• _Task directions_:
State how many lines of the records contain the string "Archives", matching case exactly. Give only the number.

BEGIN

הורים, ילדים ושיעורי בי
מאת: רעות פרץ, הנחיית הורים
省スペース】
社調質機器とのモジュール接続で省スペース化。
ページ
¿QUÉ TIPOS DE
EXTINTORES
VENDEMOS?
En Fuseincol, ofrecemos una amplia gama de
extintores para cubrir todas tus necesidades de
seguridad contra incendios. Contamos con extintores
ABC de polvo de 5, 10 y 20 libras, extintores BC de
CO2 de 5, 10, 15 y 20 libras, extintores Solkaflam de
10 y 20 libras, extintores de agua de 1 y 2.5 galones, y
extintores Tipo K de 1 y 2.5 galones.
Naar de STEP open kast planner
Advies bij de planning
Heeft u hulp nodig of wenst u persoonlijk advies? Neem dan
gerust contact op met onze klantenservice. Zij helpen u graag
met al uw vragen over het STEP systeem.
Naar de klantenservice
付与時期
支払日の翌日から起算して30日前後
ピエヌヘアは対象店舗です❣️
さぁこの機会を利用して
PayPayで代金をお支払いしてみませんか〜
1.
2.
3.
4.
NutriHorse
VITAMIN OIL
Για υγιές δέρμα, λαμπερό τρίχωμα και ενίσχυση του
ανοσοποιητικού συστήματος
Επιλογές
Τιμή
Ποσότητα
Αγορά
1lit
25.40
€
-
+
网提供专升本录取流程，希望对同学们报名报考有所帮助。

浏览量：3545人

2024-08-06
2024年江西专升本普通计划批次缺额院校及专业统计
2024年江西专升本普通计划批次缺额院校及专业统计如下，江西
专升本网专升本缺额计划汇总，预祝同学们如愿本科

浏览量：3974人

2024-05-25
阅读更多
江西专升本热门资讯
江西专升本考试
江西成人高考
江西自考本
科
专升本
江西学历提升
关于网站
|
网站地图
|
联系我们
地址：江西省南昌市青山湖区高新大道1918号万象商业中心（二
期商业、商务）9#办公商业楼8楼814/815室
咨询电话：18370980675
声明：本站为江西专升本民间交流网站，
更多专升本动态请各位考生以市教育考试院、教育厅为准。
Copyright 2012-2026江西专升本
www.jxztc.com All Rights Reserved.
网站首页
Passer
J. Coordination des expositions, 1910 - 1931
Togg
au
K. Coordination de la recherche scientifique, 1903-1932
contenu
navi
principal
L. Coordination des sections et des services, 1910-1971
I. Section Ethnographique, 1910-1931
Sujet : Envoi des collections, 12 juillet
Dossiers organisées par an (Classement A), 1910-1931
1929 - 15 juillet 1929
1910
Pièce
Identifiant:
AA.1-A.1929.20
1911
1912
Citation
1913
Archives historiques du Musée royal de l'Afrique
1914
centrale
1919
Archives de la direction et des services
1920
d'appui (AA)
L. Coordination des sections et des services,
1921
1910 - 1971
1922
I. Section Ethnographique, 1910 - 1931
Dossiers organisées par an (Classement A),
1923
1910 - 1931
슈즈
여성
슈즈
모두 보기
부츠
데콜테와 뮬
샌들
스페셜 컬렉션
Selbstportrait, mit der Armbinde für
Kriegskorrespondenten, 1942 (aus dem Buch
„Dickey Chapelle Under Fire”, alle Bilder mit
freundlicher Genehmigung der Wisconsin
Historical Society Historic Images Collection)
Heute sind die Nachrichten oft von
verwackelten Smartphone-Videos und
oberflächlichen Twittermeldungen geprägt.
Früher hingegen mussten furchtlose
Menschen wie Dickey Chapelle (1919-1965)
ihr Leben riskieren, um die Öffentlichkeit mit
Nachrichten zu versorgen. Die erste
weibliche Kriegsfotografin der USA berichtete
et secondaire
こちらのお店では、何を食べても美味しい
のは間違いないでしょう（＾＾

END

• _Completed exercise_:
2